Your assignment: Rewrite the records below, substituting "image" for every "photograph" and changing nothing else. Omit the pictures from your version.
Input for this task section start
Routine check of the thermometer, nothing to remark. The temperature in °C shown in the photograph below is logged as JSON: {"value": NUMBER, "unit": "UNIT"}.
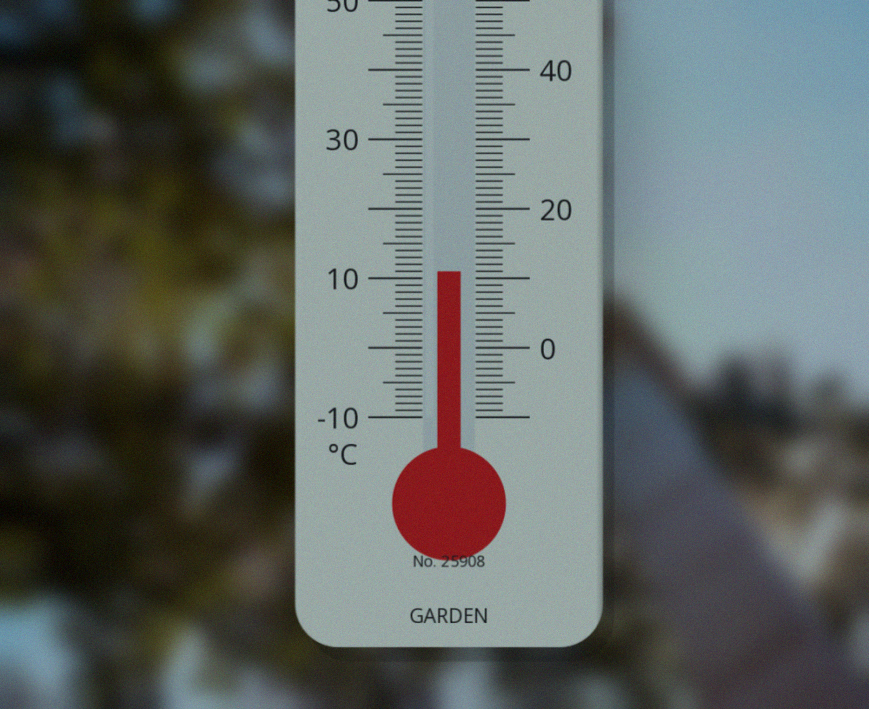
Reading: {"value": 11, "unit": "°C"}
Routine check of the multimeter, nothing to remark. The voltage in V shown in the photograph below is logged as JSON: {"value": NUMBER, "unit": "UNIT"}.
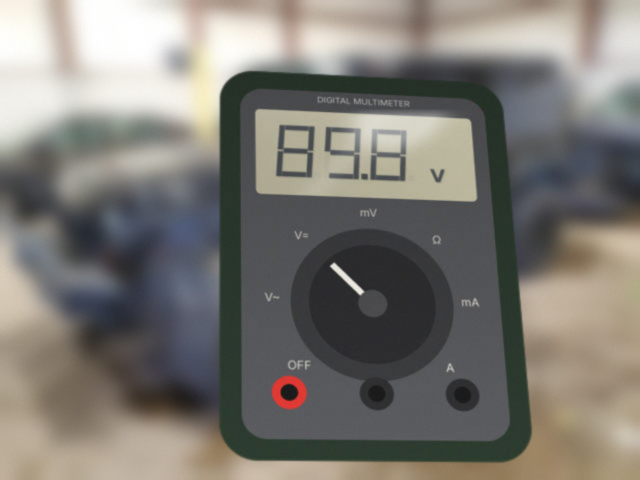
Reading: {"value": 89.8, "unit": "V"}
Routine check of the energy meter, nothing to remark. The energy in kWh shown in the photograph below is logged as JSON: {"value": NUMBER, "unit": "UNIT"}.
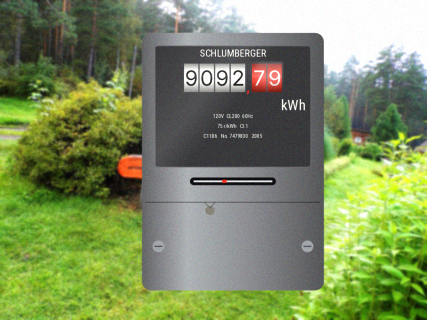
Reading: {"value": 9092.79, "unit": "kWh"}
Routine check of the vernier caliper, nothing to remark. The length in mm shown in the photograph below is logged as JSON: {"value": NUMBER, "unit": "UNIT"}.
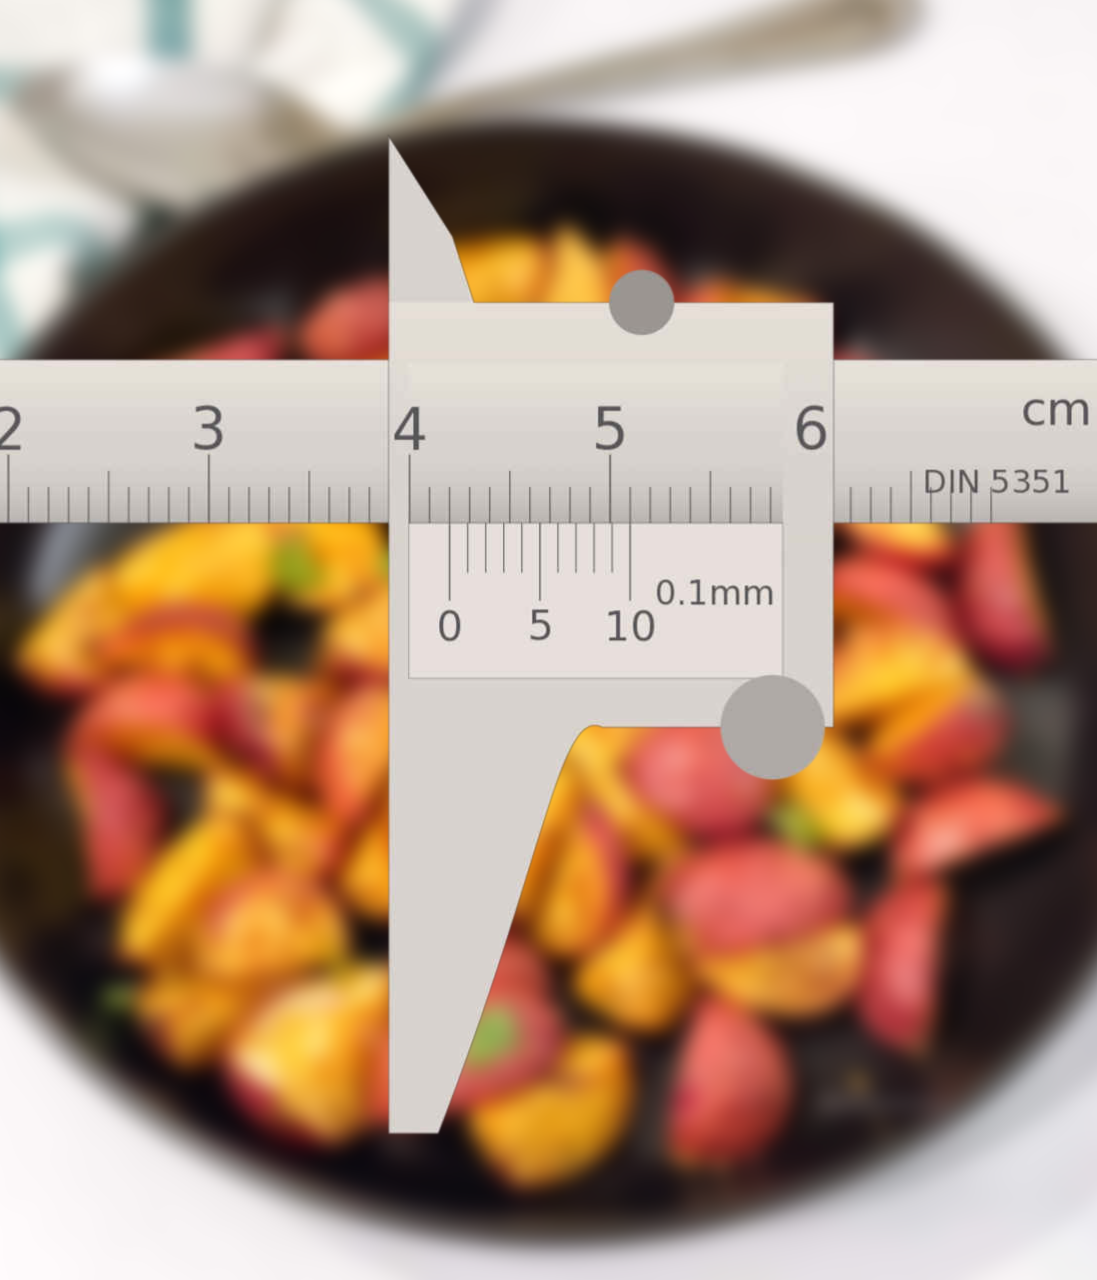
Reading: {"value": 42.0, "unit": "mm"}
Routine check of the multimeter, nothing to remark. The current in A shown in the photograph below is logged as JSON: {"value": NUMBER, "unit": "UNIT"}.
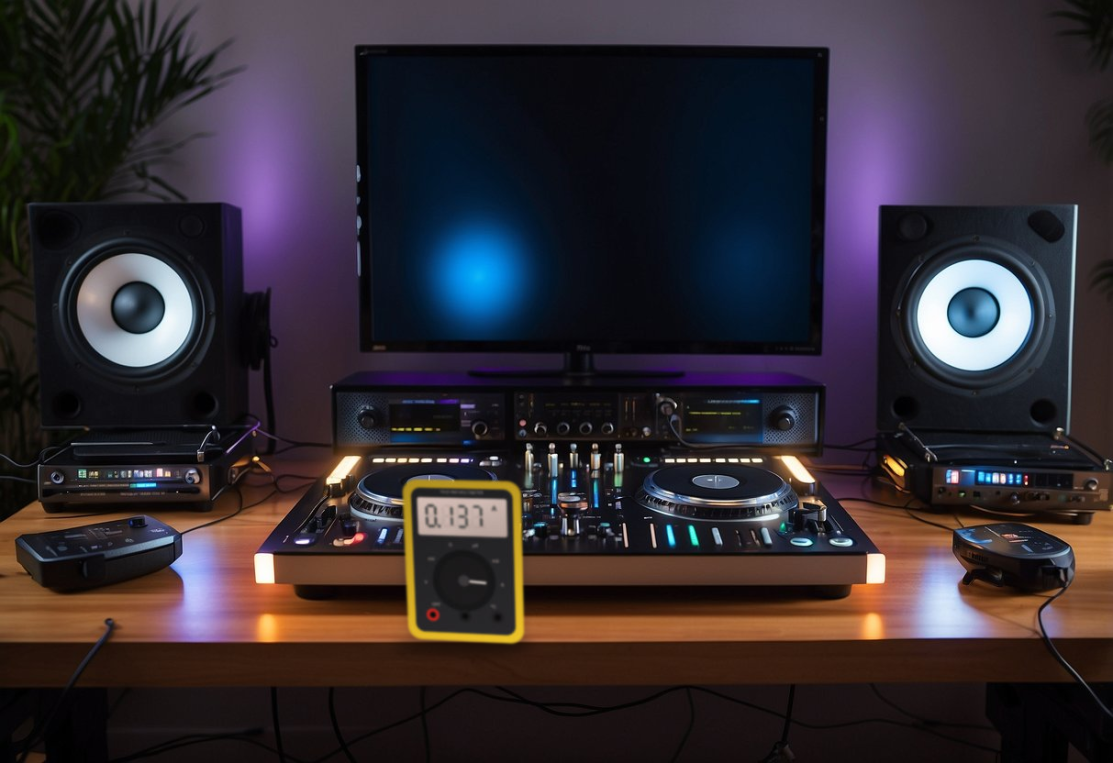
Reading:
Input for this task section end
Written response:
Routine check of the thermometer, nothing to remark. The temperature in °C shown in the image below is logged as JSON: {"value": NUMBER, "unit": "UNIT"}.
Reading: {"value": 11, "unit": "°C"}
Routine check of the multimeter, nothing to remark. The voltage in V shown in the image below is logged as JSON: {"value": NUMBER, "unit": "UNIT"}.
Reading: {"value": 89.8, "unit": "V"}
Routine check of the energy meter, nothing to remark. The energy in kWh shown in the image below is logged as JSON: {"value": NUMBER, "unit": "UNIT"}.
Reading: {"value": 9092.79, "unit": "kWh"}
Routine check of the vernier caliper, nothing to remark. The length in mm shown in the image below is logged as JSON: {"value": NUMBER, "unit": "UNIT"}.
Reading: {"value": 42.0, "unit": "mm"}
Routine check of the multimeter, nothing to remark. The current in A shown in the image below is logged as JSON: {"value": NUMBER, "unit": "UNIT"}.
Reading:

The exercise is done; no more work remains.